*Testo citato*.
▽

Fra la Milano-Meda e il West: intervista a Il Rumore Della Tregua.
di Roberto Bonfanti
“Canzoni di festa” dei milanesi Il Rumore Della Tregua è uno degli album più suggestivi usciti negli ultimi mesi. Canzoni scure, eleganti, dall’anima rock d’autore piena di poesia e richiami letterari. Affascinato dal loro universo sonoro, ho pensato di fare due chiacchiere con Federico Anelli, voce e chitarra della band.
Iniziamo con una brevissima presentazione? Ti va di raccontarci chi sono Il Rumore Della Tregua?
Una band della provincia, cresciuta tra la Milano-Meda e il west.
Ascoltando il vostro album mi viene in mente la definizione “rock letterario”. Quali sono le vostre principali influenze, sia in ambito musicale che in ambito letterario?
Ti ringrazio per la definizione, anche se "letterario" forse è un po' troppo. Senza dubbio abbiamo sempre curato molto i testi, però per me la letteratura in musica è qualcosa di molto raro. Poi capisco che il livello degli ultimi anni ci possa far sembrare dei letterati, ma perché i tempi sono quelli che sono... Comunque in ambito musicale sicuramente i mondi che ci hanno maggiormente influenzato sono il folk rock americano più oscuro e di frontiera (da Nick Cave ai Calexico, fino ai 16 Horsepower e al Dylan di "Time Out of Mind"), il cantautorato italiano soprattutto dei '70 (De Gregori, Ciampi e l'inevitabile Faber) e il rock indipendente dei '90 (Afterhours, Massimo Volume ecc...). Per quanto riguarda le letture, io sono un grande amante degli americani (Melville e Steinbeck su tutti) e in generale dei romanzi marinareschi.
Il vostro disco richiede un ascolto attento e si pone decisamente fuori da ciò che va per la maggiore nel panorama musicale attuale. Voi come vi collocate nell'attuale scena musicale italiana? E che idea avete di ciò che vi ruota attorno?
A me fa un po' ridere quando sento che le nostre canzoni richiedono un ascolto attento...ma allora Captain Beefheart, Scott Walker o gli Area, per fare tre nomi a caso? È incredibile quanto si siano abbassati i parametri dell' "accessibilità" musicale negli ultimi anni. Ormai se un ritornello non ti si pianta in testa al primo ascolto, significa che scrivi pezzi "complessi". Noi facciamo canzoni, con melodie anche mediamente accessibili, almeno in base a quelli che sono sempre stati i nostri ascolti. Con questo non voglio dire che la tua domanda non sia lecita, anzi. È sicuramente vero che rapportati all'attuale scena indie, itpop o chiamala come vuoi, noi possiamo risultare un po' più ostici, il problema è appunto che - da questo punto di vista - l'asticella si è abbassata vertiginosamente negli ultimi tempi. Detto questo, ci sentiamo abbastanza degli outsider rispetto all'attuale panorama italiano, ma più per condizione naturale che per scelta. Purtroppo se proponi qualcosa che si discosta da quello che funziona bene al momento, fai enormemente fatica a girare e farti conoscere. Per questo ti ringrazio doppiamente per l'attenzione che ci stai concedendo e che hai già concesso al nostro disco.

△

*Obiettivo indicato 1*. Traduci in inglese questa frase dell'intervista a Il Rumore Della Tregua: «Per quanto riguarda le letture, io sono un grande amante degli americani (Melville e Steinbeck su tutti) e in generale dei romanzi marinareschi.»
*Obiettivo indicato 2*. Estendi l'intervista a Il Rumore Della Tregua a partire dall'ultima risposta riportata.
I record provengono da una fonte diversa.

*Righe*.

▽

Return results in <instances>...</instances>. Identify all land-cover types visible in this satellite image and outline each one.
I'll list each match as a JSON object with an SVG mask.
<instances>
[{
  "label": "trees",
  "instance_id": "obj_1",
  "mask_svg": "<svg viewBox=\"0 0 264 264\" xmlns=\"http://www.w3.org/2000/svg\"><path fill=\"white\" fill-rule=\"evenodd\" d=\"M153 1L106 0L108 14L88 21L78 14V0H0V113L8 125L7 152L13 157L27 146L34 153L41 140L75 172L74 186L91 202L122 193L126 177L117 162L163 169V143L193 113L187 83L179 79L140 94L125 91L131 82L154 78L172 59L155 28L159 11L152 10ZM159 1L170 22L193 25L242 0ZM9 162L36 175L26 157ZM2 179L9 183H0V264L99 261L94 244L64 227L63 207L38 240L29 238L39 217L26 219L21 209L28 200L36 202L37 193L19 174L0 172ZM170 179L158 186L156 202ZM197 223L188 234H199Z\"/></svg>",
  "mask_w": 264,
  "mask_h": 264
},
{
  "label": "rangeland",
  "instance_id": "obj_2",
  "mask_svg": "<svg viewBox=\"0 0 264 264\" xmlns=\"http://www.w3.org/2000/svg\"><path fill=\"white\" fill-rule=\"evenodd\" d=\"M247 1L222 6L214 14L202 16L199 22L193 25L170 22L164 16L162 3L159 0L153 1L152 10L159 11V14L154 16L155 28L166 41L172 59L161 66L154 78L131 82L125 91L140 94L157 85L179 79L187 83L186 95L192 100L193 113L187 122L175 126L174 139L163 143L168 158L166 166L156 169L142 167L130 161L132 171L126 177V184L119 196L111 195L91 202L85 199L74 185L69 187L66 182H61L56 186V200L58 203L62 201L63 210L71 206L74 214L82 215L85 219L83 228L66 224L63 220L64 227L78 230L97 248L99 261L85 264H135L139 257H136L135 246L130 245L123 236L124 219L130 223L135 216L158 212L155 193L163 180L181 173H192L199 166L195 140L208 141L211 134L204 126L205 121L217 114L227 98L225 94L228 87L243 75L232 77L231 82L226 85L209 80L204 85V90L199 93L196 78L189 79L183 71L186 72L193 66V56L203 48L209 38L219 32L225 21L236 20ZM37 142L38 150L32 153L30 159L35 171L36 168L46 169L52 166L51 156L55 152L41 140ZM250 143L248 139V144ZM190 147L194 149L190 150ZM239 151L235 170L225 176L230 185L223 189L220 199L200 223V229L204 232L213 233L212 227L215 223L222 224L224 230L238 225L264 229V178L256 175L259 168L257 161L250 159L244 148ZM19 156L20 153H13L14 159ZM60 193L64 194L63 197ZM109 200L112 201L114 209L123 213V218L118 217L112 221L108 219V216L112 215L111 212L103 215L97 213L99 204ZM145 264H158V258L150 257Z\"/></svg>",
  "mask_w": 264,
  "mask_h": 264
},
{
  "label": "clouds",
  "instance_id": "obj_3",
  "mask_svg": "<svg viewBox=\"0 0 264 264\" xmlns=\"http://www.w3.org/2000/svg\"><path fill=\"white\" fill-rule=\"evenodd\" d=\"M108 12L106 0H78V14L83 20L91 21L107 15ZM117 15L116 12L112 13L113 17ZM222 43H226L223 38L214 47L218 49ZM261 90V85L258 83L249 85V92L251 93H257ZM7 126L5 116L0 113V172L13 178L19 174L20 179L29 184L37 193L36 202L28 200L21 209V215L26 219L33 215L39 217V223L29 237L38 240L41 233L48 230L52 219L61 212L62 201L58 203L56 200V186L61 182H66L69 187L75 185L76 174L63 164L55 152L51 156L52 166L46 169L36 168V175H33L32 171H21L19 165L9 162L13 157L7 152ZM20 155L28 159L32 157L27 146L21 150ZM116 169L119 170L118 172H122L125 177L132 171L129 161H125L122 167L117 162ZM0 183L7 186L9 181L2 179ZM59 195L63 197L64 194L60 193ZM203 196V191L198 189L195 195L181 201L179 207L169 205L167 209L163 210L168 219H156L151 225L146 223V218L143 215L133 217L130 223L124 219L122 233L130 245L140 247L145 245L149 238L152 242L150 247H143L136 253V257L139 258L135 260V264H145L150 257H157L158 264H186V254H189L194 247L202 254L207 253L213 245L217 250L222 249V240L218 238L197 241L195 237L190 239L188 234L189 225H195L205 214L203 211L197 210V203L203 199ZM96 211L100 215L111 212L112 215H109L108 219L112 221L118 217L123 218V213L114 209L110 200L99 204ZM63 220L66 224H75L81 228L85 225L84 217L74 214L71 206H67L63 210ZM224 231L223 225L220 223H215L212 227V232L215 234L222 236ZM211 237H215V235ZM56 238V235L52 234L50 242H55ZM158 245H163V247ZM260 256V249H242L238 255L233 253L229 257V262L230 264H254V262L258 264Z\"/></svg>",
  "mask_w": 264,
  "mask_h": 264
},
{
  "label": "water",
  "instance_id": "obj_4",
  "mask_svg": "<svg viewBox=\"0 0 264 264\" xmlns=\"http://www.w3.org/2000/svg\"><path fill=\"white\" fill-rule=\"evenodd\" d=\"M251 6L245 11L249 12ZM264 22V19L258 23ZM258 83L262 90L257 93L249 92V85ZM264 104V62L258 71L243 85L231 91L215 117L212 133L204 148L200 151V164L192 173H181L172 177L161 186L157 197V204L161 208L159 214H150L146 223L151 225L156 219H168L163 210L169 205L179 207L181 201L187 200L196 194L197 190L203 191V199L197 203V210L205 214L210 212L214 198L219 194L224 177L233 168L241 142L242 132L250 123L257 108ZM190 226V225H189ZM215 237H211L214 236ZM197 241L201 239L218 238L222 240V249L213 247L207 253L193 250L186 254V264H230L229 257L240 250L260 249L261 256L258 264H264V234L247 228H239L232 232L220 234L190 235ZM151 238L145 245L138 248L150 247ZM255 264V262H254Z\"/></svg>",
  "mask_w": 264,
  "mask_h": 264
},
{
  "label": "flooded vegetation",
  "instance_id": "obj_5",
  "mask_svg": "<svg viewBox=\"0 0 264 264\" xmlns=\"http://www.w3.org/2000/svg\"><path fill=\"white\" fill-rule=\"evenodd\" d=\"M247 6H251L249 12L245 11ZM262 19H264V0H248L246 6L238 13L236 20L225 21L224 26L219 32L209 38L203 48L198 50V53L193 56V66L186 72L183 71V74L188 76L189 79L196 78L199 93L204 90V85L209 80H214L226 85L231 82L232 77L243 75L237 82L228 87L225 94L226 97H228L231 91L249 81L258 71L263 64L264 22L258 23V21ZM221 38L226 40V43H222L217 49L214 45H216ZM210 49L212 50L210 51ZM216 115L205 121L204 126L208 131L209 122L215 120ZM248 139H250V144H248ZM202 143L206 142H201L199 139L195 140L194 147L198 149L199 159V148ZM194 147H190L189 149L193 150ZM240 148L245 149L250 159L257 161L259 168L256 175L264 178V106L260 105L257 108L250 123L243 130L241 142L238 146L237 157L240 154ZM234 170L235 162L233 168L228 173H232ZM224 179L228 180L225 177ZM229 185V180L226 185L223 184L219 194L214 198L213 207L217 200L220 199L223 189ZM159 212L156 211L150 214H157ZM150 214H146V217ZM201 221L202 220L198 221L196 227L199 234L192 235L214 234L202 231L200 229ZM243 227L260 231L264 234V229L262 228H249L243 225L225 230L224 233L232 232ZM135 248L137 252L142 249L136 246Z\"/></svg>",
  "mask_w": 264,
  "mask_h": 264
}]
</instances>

△

*Risposta scritta 1*. As for reading, I'm a great lover of the Americans (Melville and Steinbeck above all) and of seafaring novels in general.

*Risposta scritta 2*.
Il disco è prodotto da Giuliano Dottori: come è nato il rapporto con lui e quanto è stato importante il suo apporto?
Il rapporto è nato abbastanza naturalmente, nel senso che gli abbiamo mandato una mail con i provini chiedendogli se fosse interessato a lavorare con noi e ci ha detto di sì. Il suo apporto è stato senza dubbio importante, soprattutto per limare bene i pezzi e dare un sound omogeneo a tutto il disco. Abbiamo lavorato bene insieme.
La parola “festa” ritorna nel titolo del disco e in due canzoni. Eppure credo che, nel vostro immaginario, intendiate la parola “festa” più come “celebrazione di un rito” che come momento di divertimento. Sbaglio? E c'è un legame fra le due canzoni citate?
Sì, in realtà c'è anche un fondo di ironia nell'aver intitolato "Canzoni di festa" un disco che comunque è abbastanza oscuro dall'inizio alla fine. Anche se credo che una sorta di dolce malinconia da festa di paese emerga qua e là. Sicuramente è qualcosa che - come dici tu - ha più a che fare con la celebrazione di un rito, che è poi ciò che per noi sta alla base di ogni album. Per quanto riguarda i due pezzi a cui fai riferimento non esiste alcun legame, almeno volontario.
Una delle frasi che più mi ha affascinato nel vostro disco è “forse da bambino avrei dovuto perder tempo...” ti va di parlarcene?
Mi fa piacere, è una frase a cui sono molto legato. Sono sempre stato un bambino abbastanza disciplinato e ligio ai miei doveri. Ogni tanto capita di guardarsi indietro e pensare che qualche ora in più passata per strada e qualche ora in meno sui libri forse avrebbe potuto farmi anche bene.
In “Cani dell'estate” i cani diventano la metafora della gioventù odierna. Qual è il vostro sguardo sui giovani di oggi?
In realtà solo il verso finale è riferito in qualche modo alla gioventù, anche perché non me la sentirei di scrivere un pezzo sui “giovani d'oggi”. Non li conosco abbastanza. Di sicuro non ci scatarro su, come diceva Agnelli. Quello lo farei più con qualche mio coetaneo.
In alcune vostre canzoni c'è un forte romanticismo di fondo, spesso impastato di malinconia ed espresso in modo molto personale. Cos'è l'amore per Il Rumore Della Tregua?
Domanda da un miliardo di dollari. Cosa sia l'amore non lo so, sicuramente il romanticismo per me è una sorta di filtro naturale che distorce la realtà e la può rendere più interessante, se combinato appunto con una predisposizione alla malinconia.
Il disco è uscito ormai da qualche mese... ora cosa succederà? Cosa vedi nel vostro futuro?
Al momento stiamo cercando di portarlo in giro il più possibile, anche se non è facile. Il disco sta ricevendo ottime recensioni, ma non basta per riuscire a suonare in giro quanto vorremmo. Nel futuro non so, è un mondo talmente instabile che non conviene pianificare più di tanto. Di sicuro continueremo a scrivere canzoni.